Yapılacaklar >>
a: Aşağıdaki üç ifade cezaevi söyleşisiyle örtüşüyor mu? (i) Taha Bey'in havalandırma için çıkarıldığı kafes maps.google'dan görülebiliyor. (ii) Konuşan kişi, anlattığı durumun yalnızca Almanya'ya özgü olduğunu söylüyor. (iii) Kafes, mahkumların çoğu için sık sık kullanılıyormuş. Her biri için evet ya da hayır deyin ve kararı belirleyen sözleri söyleşiden aynen alıntılayın.
b: Almanya'daki cezaevleri üzerine yapılan söyleşiyi, son cümlesinden sonrasını yazarak sürdürün.

Okunacak metin >>
Evet, sıradan mahkumlara normal kuralları neyse öyle davranıyorlar ama kendi ulusal güvenlikleriyle ilgili bir durum olduğunda çok acımasızlar. Bu dava bize bunu bir kez daha apaçık göstermiş oldu. Hitler’den kalma en iğrenç cezaevlerinde, pis hücrelerde, ağır tecrit altında bu mahkumları istediklerini söyletmek için her şeyi yapmışlar.

Kitapta da bahsettiğimiz Taha Bey’i havalandırma için çıkardıkları kafes, maps.google dan rahatlıkla görülebiliyor. Çok nadir bazı mahkumlar için kullanırlarmış orayı. En azılı katiller için gibi mesela. Kitabın web sitesi var. www.tasmezar.com orda da bazı fotoğrafları paylaşıyoruz.

-Bu kadar dramatik bir cezalandırma yönteminin 2016’larda hala uygulanıyor olması, okuyucuya ‘Allah Almanya’da kimseyi cezaevine düşürmesin’ dedirtecek kadar korkunç geliyor.

Evet. Aslında sonradan fark ettim ki bu durum Avrupa’nın bir çok ülkesinde böyle. Bir kişi onların ulusal güvenliklerine, yaşam tarzlarına tehdit oluşturuyorsa, insan hakkı kavramı ortadan kalkabiliyor. Bu duruma kendilerine göre kılıf bulmada da ustalar malum.

O sebeple kitabın sonunda Can Dündar’a Almanya’da Almanlara karşı uslu durmasını tavsiye ediyorumJ Hoş, o zaten tam tersi bir şekilde vatanına ihanet noktasında her şeyi yapmaya devam ediyor.

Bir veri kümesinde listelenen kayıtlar
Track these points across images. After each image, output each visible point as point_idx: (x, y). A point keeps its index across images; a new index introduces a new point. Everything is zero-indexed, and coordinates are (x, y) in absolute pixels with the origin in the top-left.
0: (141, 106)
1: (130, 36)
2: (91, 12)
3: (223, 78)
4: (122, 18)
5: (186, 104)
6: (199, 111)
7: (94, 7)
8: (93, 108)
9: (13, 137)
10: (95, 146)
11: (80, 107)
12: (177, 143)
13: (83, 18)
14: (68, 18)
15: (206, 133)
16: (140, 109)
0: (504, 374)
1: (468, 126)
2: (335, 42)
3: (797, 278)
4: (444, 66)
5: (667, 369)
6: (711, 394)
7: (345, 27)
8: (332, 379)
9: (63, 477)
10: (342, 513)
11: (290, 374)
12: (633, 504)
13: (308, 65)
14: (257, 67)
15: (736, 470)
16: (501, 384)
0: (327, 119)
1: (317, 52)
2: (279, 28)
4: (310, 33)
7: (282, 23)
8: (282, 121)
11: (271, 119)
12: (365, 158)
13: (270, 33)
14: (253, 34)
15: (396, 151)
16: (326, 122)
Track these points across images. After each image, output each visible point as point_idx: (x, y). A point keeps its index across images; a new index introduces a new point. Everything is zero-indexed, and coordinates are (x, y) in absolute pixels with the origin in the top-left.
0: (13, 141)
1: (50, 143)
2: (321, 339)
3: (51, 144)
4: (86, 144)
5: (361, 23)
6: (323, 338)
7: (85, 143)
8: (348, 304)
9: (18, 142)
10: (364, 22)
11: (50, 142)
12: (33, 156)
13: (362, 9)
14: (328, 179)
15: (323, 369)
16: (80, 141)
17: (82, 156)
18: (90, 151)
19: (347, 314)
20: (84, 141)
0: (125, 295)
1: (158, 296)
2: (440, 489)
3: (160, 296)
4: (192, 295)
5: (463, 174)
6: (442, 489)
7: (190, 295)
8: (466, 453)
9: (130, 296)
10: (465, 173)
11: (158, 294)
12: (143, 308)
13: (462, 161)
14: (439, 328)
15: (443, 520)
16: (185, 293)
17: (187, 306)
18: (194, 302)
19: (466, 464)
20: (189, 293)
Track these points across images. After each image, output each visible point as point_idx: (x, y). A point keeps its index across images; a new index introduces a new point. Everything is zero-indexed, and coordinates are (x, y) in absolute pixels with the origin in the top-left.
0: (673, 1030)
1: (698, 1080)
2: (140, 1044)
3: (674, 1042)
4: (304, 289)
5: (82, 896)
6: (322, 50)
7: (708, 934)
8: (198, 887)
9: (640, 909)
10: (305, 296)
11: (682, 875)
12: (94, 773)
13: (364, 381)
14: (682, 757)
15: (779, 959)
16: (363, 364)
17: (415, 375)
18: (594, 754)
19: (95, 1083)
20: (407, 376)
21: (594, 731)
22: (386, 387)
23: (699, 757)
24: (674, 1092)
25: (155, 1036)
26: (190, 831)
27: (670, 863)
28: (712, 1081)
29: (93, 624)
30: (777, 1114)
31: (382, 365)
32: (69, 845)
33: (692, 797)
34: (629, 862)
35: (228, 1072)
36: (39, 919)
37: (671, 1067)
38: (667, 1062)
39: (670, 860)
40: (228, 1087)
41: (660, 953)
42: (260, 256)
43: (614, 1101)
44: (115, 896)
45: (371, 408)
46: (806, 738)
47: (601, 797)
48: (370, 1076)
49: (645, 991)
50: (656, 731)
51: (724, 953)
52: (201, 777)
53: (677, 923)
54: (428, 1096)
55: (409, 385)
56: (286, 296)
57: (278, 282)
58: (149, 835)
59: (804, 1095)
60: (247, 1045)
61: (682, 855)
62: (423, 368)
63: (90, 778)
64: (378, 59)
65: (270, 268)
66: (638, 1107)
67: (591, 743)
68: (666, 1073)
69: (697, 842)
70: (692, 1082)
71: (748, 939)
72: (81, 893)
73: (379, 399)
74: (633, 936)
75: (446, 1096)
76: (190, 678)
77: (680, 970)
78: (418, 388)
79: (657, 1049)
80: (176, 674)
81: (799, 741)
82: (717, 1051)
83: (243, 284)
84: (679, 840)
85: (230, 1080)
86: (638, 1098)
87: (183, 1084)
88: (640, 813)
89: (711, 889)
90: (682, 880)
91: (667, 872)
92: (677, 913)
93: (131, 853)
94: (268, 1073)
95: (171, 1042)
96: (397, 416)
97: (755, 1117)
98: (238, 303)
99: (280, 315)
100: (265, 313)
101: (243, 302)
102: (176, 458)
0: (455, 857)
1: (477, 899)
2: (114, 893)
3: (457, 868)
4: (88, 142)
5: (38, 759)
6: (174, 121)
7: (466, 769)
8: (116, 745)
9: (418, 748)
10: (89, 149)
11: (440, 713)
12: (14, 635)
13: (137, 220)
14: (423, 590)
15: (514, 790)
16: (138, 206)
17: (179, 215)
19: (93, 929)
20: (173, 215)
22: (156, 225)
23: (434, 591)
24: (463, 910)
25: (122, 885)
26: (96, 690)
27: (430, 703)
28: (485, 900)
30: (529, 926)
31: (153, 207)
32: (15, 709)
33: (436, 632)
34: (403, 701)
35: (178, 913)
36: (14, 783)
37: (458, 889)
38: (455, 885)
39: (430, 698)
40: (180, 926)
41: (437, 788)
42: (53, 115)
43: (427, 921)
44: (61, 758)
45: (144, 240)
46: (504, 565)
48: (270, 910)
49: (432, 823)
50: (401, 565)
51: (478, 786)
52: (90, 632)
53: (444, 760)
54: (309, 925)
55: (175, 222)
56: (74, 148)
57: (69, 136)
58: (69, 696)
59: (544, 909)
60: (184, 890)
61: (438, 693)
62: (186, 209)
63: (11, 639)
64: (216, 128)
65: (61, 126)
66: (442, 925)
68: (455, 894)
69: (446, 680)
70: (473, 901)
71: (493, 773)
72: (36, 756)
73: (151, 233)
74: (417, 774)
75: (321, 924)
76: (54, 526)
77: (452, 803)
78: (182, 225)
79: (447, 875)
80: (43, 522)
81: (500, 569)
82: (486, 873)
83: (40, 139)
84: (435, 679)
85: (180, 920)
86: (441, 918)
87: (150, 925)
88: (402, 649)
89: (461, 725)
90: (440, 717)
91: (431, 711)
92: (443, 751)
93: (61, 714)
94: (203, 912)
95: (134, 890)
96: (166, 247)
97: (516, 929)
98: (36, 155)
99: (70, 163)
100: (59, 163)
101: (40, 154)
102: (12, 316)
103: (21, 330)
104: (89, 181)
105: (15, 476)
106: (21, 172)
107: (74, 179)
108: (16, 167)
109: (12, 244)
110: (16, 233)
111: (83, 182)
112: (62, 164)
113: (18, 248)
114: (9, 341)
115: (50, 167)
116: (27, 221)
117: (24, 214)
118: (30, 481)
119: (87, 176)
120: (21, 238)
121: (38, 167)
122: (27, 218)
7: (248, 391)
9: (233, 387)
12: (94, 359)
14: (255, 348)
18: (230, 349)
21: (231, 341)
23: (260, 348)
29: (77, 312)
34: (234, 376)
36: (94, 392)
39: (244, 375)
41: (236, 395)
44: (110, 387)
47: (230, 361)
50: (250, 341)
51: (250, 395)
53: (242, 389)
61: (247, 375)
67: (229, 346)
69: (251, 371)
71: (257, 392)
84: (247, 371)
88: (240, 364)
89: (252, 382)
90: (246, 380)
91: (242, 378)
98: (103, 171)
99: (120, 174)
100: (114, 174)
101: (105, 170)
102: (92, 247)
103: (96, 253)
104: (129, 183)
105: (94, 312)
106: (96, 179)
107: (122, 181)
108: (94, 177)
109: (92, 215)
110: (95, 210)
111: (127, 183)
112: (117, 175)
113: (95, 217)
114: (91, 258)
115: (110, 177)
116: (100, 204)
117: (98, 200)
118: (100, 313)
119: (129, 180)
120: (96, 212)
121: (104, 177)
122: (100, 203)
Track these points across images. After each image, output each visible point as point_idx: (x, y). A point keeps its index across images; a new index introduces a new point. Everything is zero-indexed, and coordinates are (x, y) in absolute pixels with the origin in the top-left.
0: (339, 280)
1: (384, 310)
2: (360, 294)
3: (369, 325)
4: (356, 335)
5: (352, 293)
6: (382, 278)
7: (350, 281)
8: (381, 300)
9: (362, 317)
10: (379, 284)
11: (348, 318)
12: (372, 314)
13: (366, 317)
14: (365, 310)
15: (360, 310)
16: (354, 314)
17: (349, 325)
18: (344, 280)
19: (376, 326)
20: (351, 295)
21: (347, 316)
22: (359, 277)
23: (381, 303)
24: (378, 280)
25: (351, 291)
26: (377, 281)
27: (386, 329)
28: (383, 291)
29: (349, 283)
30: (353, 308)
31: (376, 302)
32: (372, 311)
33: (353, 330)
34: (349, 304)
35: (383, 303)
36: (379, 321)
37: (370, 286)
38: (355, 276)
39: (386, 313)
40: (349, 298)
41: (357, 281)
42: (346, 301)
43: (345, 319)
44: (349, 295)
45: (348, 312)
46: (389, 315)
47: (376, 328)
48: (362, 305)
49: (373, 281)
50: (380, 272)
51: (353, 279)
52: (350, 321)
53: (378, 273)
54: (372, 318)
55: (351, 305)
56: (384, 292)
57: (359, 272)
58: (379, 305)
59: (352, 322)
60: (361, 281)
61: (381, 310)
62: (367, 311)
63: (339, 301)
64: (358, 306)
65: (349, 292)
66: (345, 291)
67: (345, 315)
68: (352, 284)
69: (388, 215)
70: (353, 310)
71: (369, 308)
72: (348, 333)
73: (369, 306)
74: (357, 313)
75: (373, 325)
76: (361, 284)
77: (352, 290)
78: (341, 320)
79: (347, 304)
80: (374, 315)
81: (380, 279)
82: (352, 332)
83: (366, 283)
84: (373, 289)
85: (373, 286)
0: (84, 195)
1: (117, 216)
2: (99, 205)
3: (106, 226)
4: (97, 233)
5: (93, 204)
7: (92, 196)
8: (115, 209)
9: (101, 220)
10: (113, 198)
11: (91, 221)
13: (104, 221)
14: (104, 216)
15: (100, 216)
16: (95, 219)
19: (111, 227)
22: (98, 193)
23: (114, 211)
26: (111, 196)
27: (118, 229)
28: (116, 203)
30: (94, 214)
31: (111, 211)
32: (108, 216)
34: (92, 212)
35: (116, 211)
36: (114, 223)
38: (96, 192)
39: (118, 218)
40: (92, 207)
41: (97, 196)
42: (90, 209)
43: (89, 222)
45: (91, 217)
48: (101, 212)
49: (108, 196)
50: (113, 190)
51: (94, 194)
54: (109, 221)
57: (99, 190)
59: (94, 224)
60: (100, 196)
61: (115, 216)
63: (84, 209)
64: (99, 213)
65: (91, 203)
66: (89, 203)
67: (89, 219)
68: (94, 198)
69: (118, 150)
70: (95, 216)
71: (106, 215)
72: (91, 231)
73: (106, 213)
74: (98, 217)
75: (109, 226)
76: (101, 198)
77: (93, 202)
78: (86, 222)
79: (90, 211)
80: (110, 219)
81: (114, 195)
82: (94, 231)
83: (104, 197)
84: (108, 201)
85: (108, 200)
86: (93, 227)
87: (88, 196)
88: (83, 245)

Görev yanıtları >>
a:
(i) Evet: "Kitapta da bahsettiğimiz Taha Bey’i havalandırma için çıkardıkları kafes, maps.google dan rahatlıkla görülebiliyor."
(ii) Hayır: "Aslında sonradan fark ettim ki bu durum Avrupa’nın bir çok ülkesinde böyle."
(iii) Hayır: "Çok nadir bazı mahkumlar için kullanırlarmış orayı."

b:
-“Taş Mezar” ismini de bu sebeple koymuş olmalısınız.

Evet, Taha Bey’in 11 ay kaldığı hücreyi hayal edince, bu isim tam oturdu yerine.

-Böyle olaylarda genellikle yaşayan kişi kaleme alır, yaşanan dramı. Taha Gergerlioğlu’nun kitap yazma fikri var mıydı? Size mi teklif etti?

Taha Bey kendisi yazmayı düşünüyor muydu bilmiyorum, hiç de sormadım. O hapisten çıktığında İstanbul’da ona geçmiş olsun demek için ortak dostlarımızla beraber yanına gitmiştik.  O zaman oturduğumuz kafede bunun güzel ve farklı bir kitap şeklinde tüm dünyaya anlatılması gerektiğini söylemiştim. Onun üzerine ihale bana kaldı. Hemen orada karar verdik, sözleştik ilk söyleşi için.

-Başkasının yaşadığı bir dramı yazmak oldukça zor olmalı. Kitaba konu olan Taha Gergerlioğlu’nun yaşadıklarını tam olarak yansıtabildiniz mi okura?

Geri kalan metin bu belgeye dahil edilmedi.